池袋ラブ(ホテル)ストーリー
実は…実はという言葉で始まる打ち明け話にロクなものはない(つまらないということも含めて)ということはわかっているんだが、とりあえず「実は」ではじめてみる。
実は、彼氏ができるまで誰ともやらないと決めていたんだが、就職が決まったことを言い訳にヤリ目の相手と会ってしまった。人は…もといオレなんて脆いもんだ。
池袋のラブホテルで待ち合わせる。こんなチュエーションっていつ以来だろう。悪あがきだとはわかっていても軽く腕立てなんかしたりする。

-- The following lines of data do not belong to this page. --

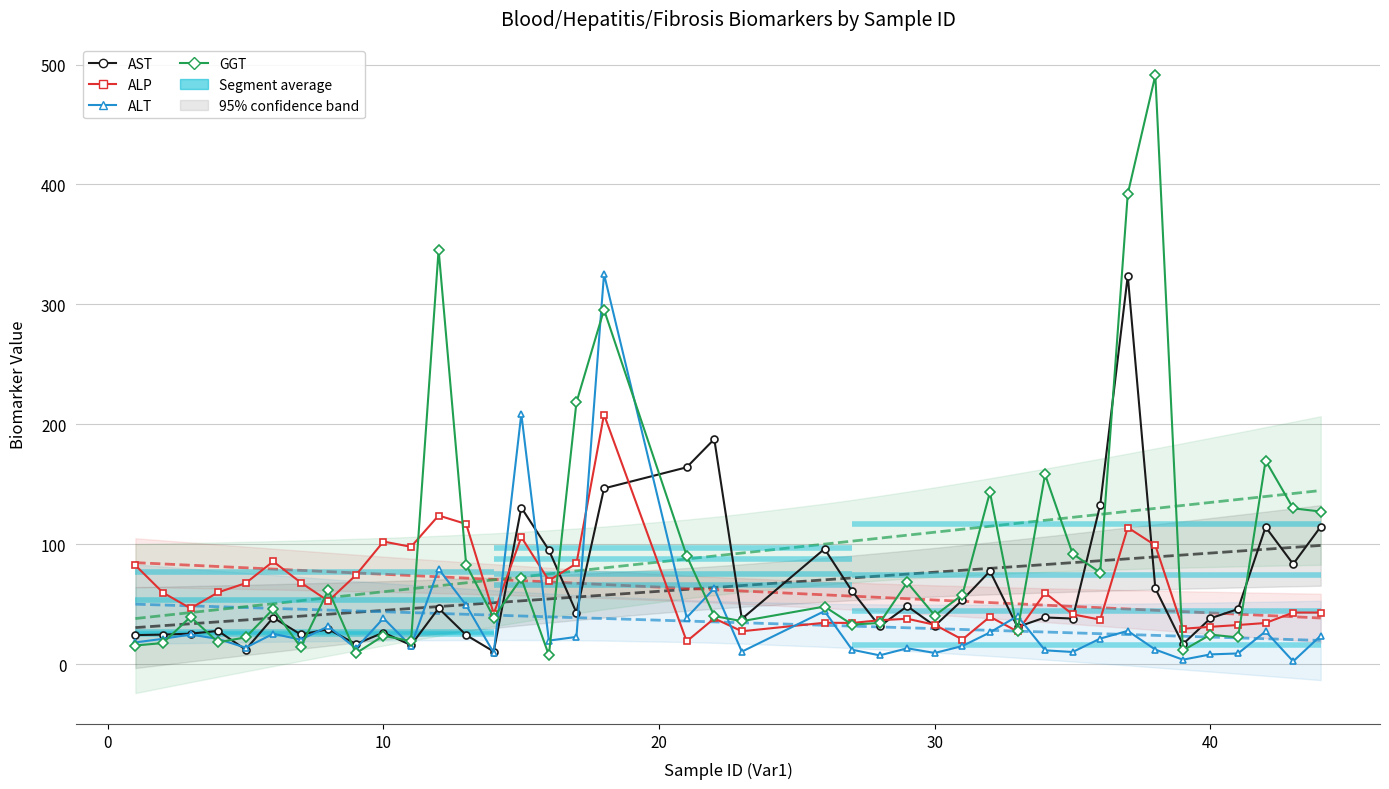

What is the minimum value shown in the chart?

2.4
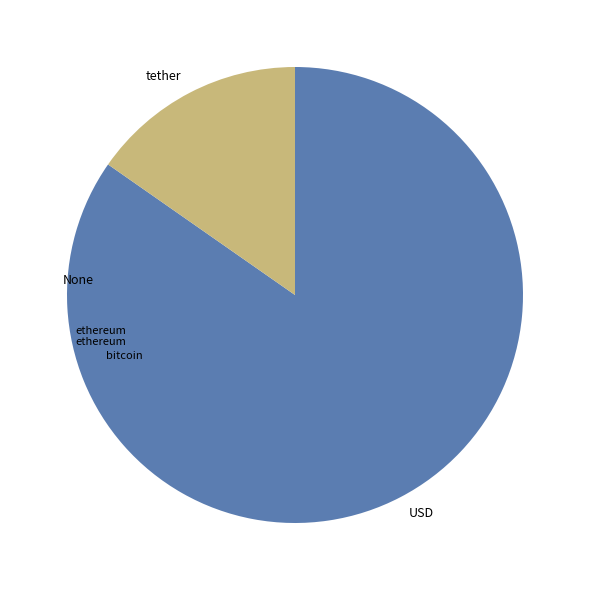

Rank the categories by value from highest to lowest.

USD, tether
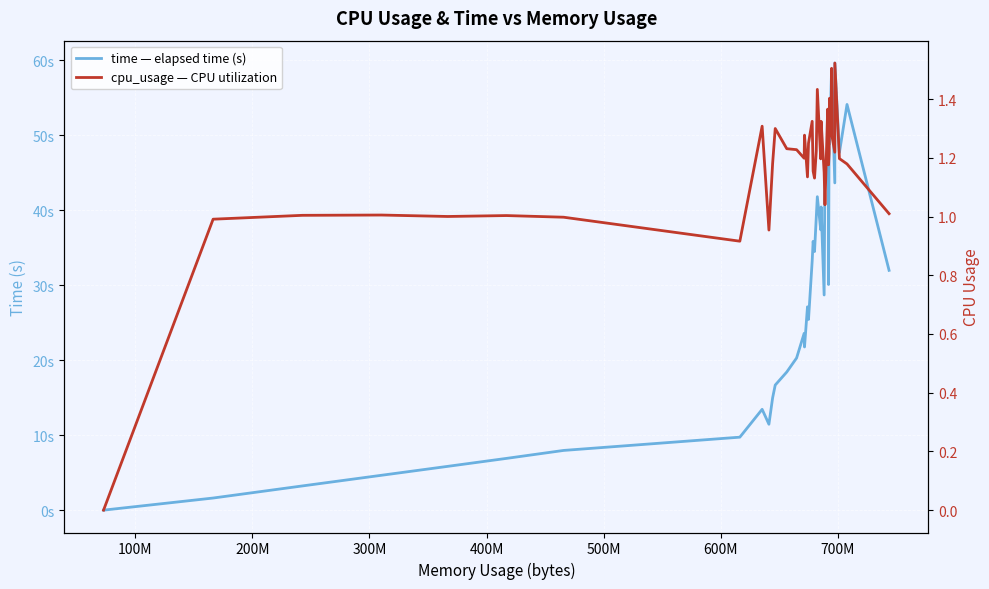

How many data points in cpu_usage — CPU utilization are less than 1?

5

部屋に入ってくる年下のウケリバ。「オレで大丈夫?」「はい。ボクの方こそ大丈夫ですか?」「全然大丈夫っ」…大丈夫のリフレイン。こういうやりとりは身体が覚えてるんだろう。するすると通過儀礼的段取りは進んでいく。先にシャワーを浴びる。相手の子がシャワーから出て来るのを待つ間、少しだけ灯りをしぼり、ベッドに座る。さすがに握りこぶしを膝の上においてコチコチになたりはしないが、適度な緊張はある。
身体を洗って頭をタオルで拭きながら出てきたその子は「あっ!ゴムはちゃんとつけてくださいね。」と確認してきた。自分としてはどっちでもよかったんで「あーあるよ」って答えると、彼は「実はあなたのこと知ってます。ブログ書いてません?HIVなんですよね。ちゃんとゴムしてくれないとね。こわいこわい」そう言った。「こわいこわいって福田和子かよ!」って突っ込みは心で止めておく。きっと知らない世代だ。
ボクのチ○コは有能なはずだった。いざというときに勃たないなんてことはこれまで一度もなかった。TPOをまもれるやつだと絶対的信頼をおいていた。ところが…勃起しない。うんともすんともいわない。傷ついたのか?驚いたのか?とにかく僕よりもチ○コの方がデリケートだったみたいだ。いつも大事な場面では体の方が正直で、体がボクに大切なことを教えてくれる。
上も下もそろって頭を下げたまま申し訳ないと平謝りでお開きにする。ボクのことを嫌いになっても、ボクのチ○コのことは嫌いにならないでくださいっ!って叫びたい気持ちだった。その子が帰ったあとボクはセンチメンタルに浸りながら、冷房をガンガンにきかせて、でっかいベッドに全裸になり大の字で横になる。今ごろになって勃起してきた。ボクはボクを慰めるようにマスターベンションをした。まさに自慰だ。ここまで生きてきてまだ体験したことのない場面に出会えた。
明日は晴れらしい。ラブホテルから出るときに浴びる朝日って好きなんだよなあ。そんなことを思いながらその夜はゆっくり眠れた。
ねっ、実は…ではじまる話ってやっぱりロクなもんじゃなかったでしょ?
スタイリッシュよりも場末の方が好きです。